[EXERCISE INPUT — start]
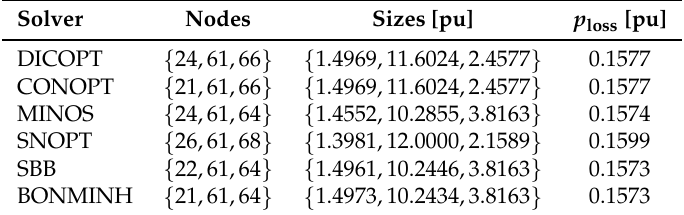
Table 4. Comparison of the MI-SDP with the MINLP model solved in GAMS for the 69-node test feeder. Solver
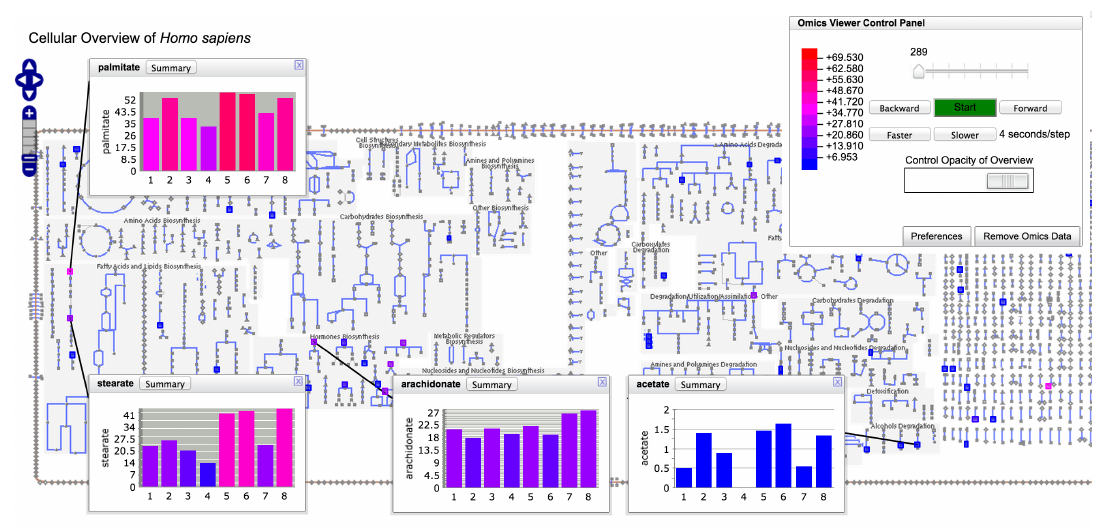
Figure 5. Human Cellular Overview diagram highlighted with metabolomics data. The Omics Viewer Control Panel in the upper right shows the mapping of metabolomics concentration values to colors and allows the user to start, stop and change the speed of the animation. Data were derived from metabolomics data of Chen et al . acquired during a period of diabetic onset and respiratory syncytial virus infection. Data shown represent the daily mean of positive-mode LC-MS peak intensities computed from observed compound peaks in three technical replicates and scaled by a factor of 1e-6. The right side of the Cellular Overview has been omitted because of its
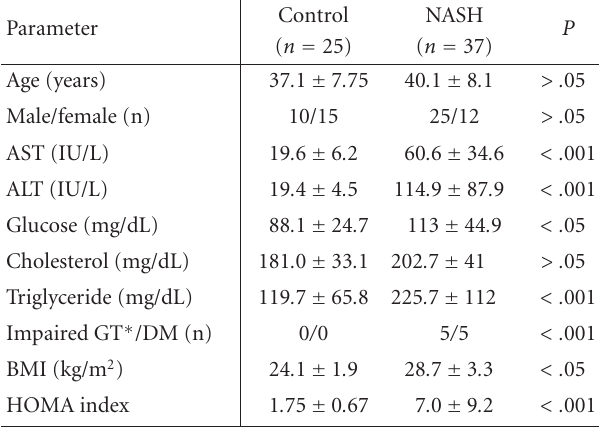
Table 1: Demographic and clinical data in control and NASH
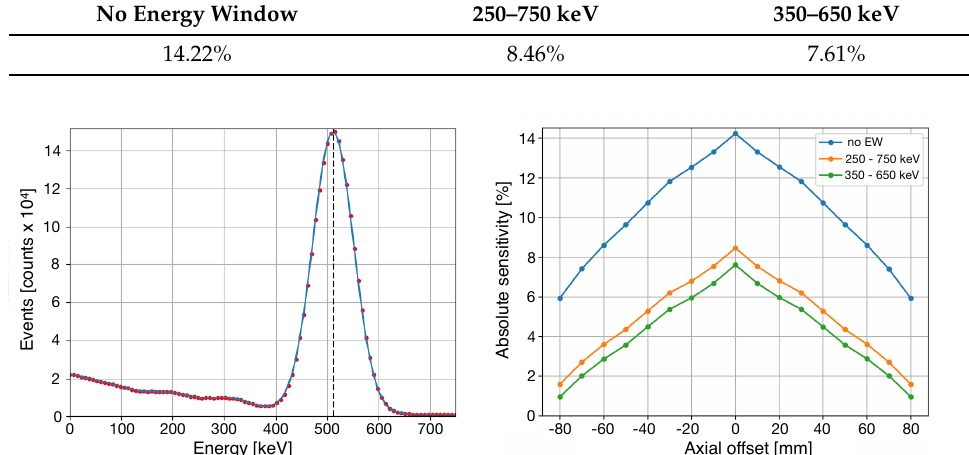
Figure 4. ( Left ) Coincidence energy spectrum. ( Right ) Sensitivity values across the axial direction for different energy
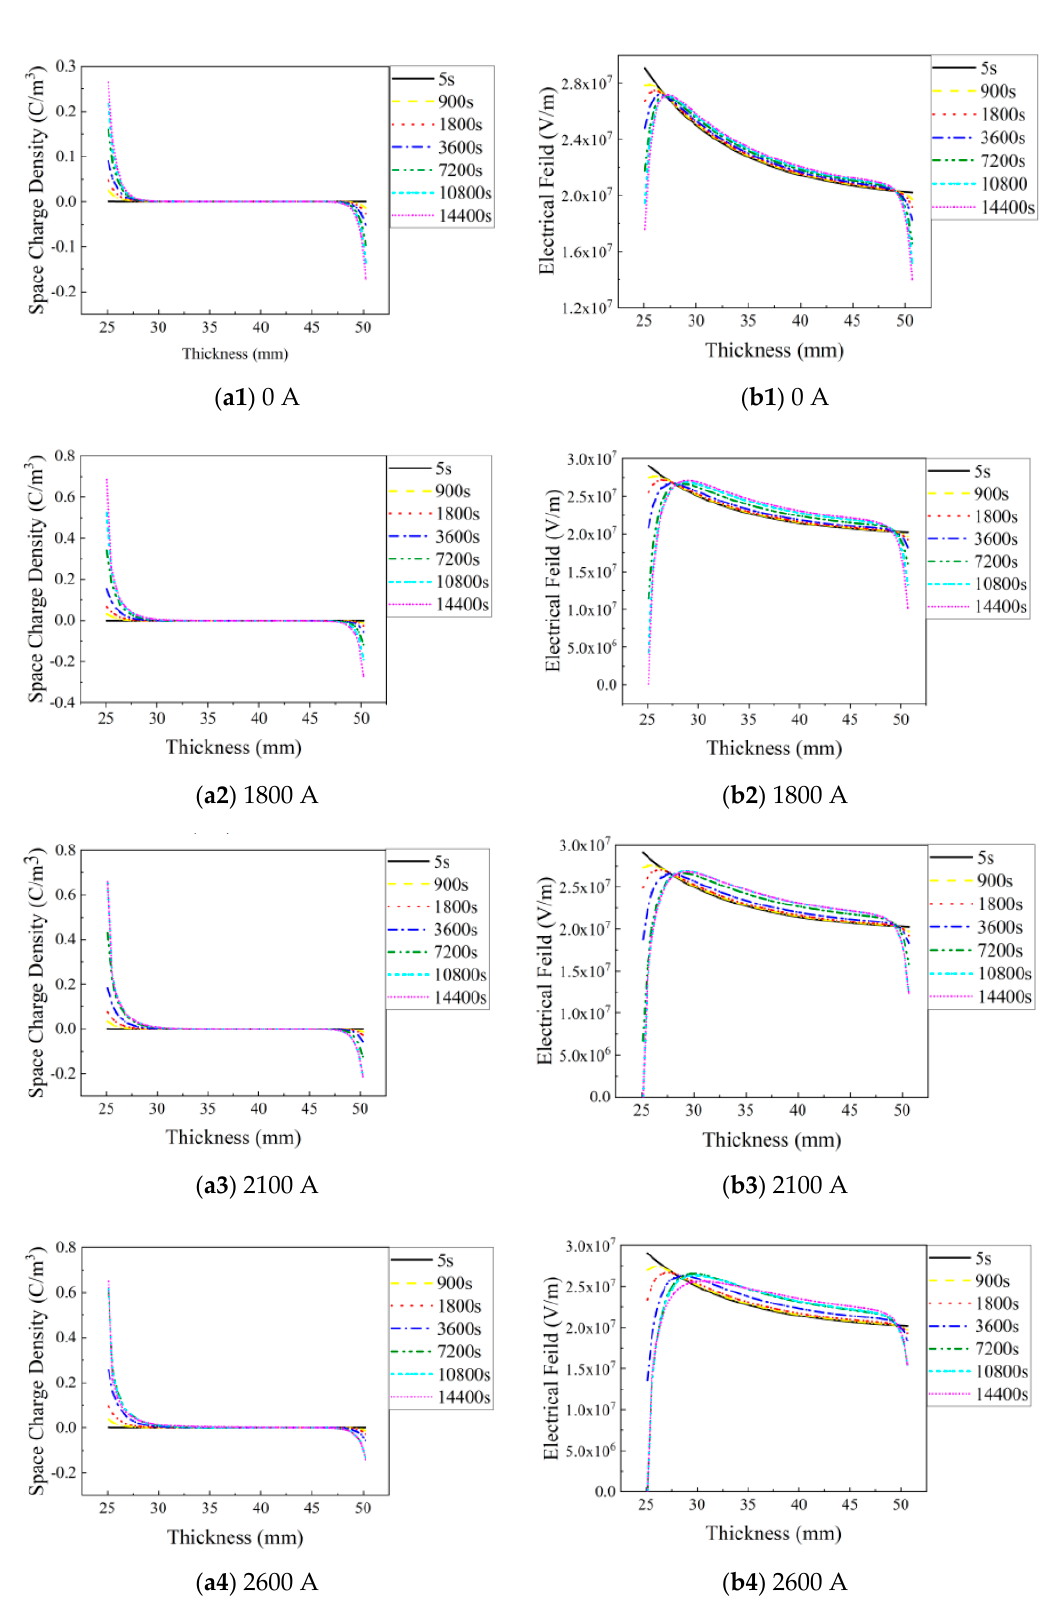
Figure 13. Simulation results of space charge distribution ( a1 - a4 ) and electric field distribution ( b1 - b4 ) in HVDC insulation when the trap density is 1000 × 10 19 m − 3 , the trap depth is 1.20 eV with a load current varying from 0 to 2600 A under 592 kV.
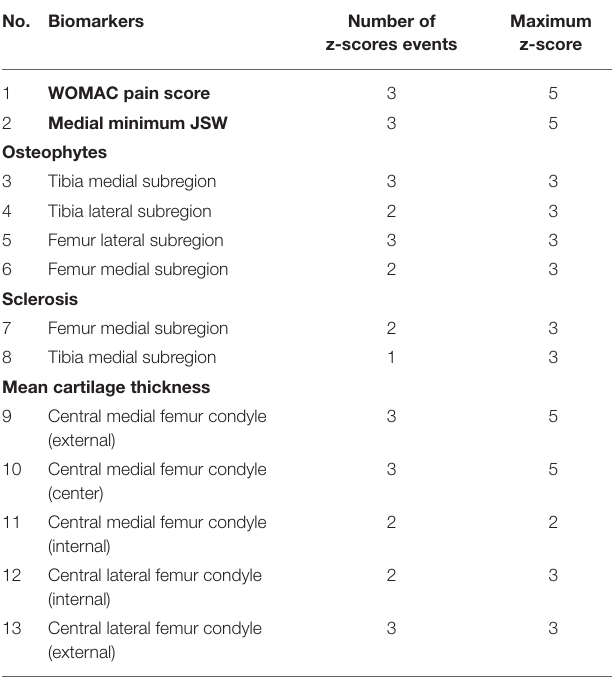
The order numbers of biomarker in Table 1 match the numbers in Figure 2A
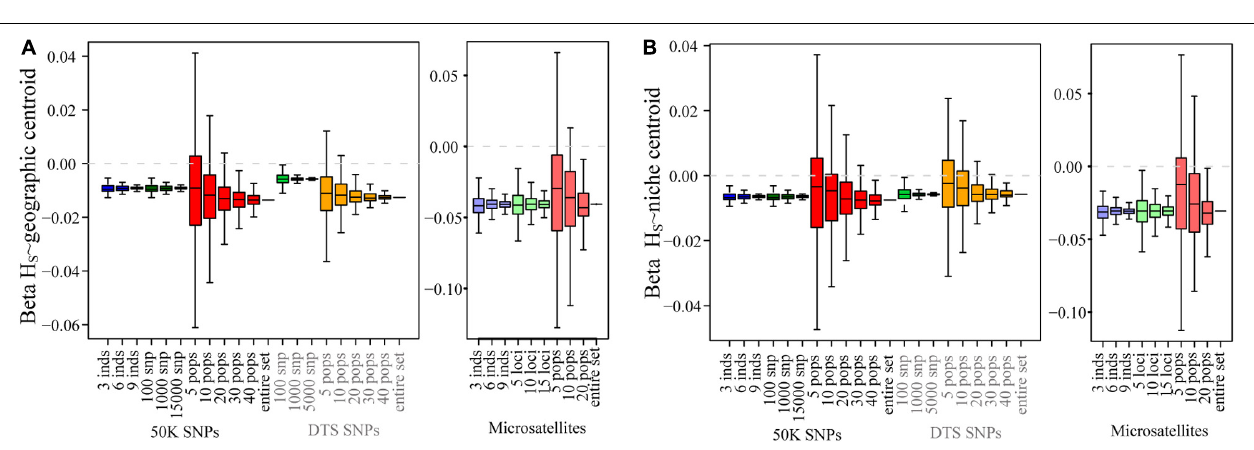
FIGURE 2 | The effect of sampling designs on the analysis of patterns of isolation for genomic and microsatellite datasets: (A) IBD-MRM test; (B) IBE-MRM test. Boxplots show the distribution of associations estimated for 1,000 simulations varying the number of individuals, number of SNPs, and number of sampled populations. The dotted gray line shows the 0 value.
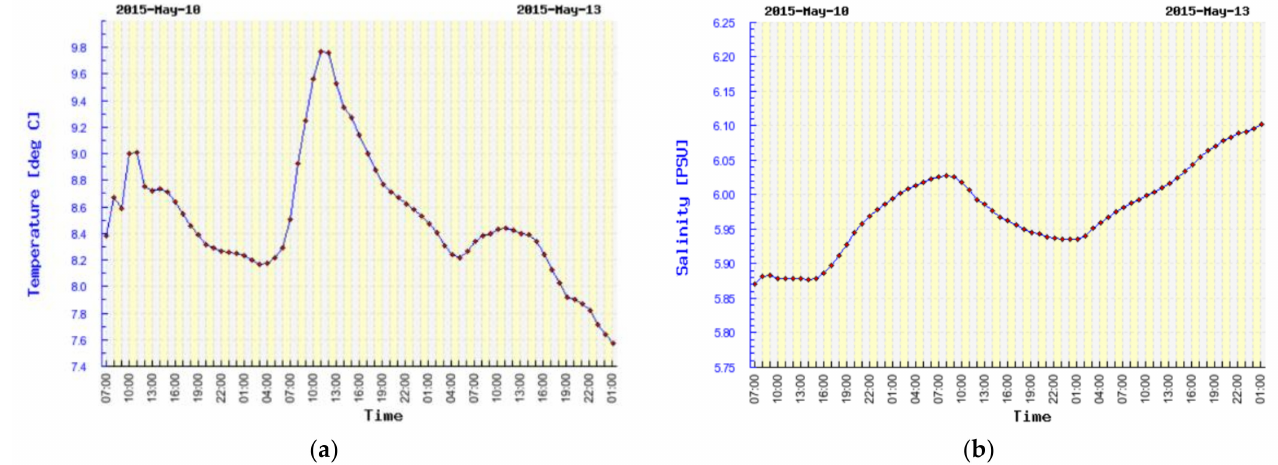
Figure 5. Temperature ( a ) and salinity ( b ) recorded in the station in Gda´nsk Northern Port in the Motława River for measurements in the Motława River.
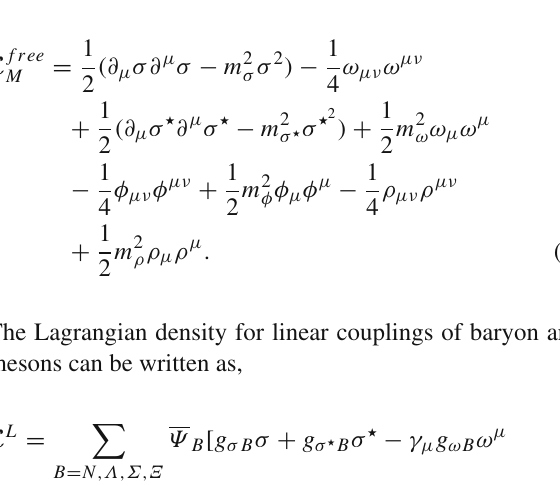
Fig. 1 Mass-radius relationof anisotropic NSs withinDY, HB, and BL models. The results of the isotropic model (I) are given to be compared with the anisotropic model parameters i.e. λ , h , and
[EXERCISE INPUT — finish]
§ WHAT IS BEING ASKED: Look over the records above and copy each line that includes the string "test".

§ RESULT OF THE EXERCISE:
Table 4. Comparison of the MI-SDP with the MINLP model solved in GAMS for the 69-node test feeder. Solver
FIGURE 2 | The effect of sampling designs on the analysis of patterns of isolation for genomic and microsatellite datasets: (A) IBD-MRM test; (B) IBE-MRM test. Boxplots show the distribution of associations estimated for 1,000 simulations varying the number of individuals, number of SNPs, and number of sampled populations. The dotted gray line shows the 0 value.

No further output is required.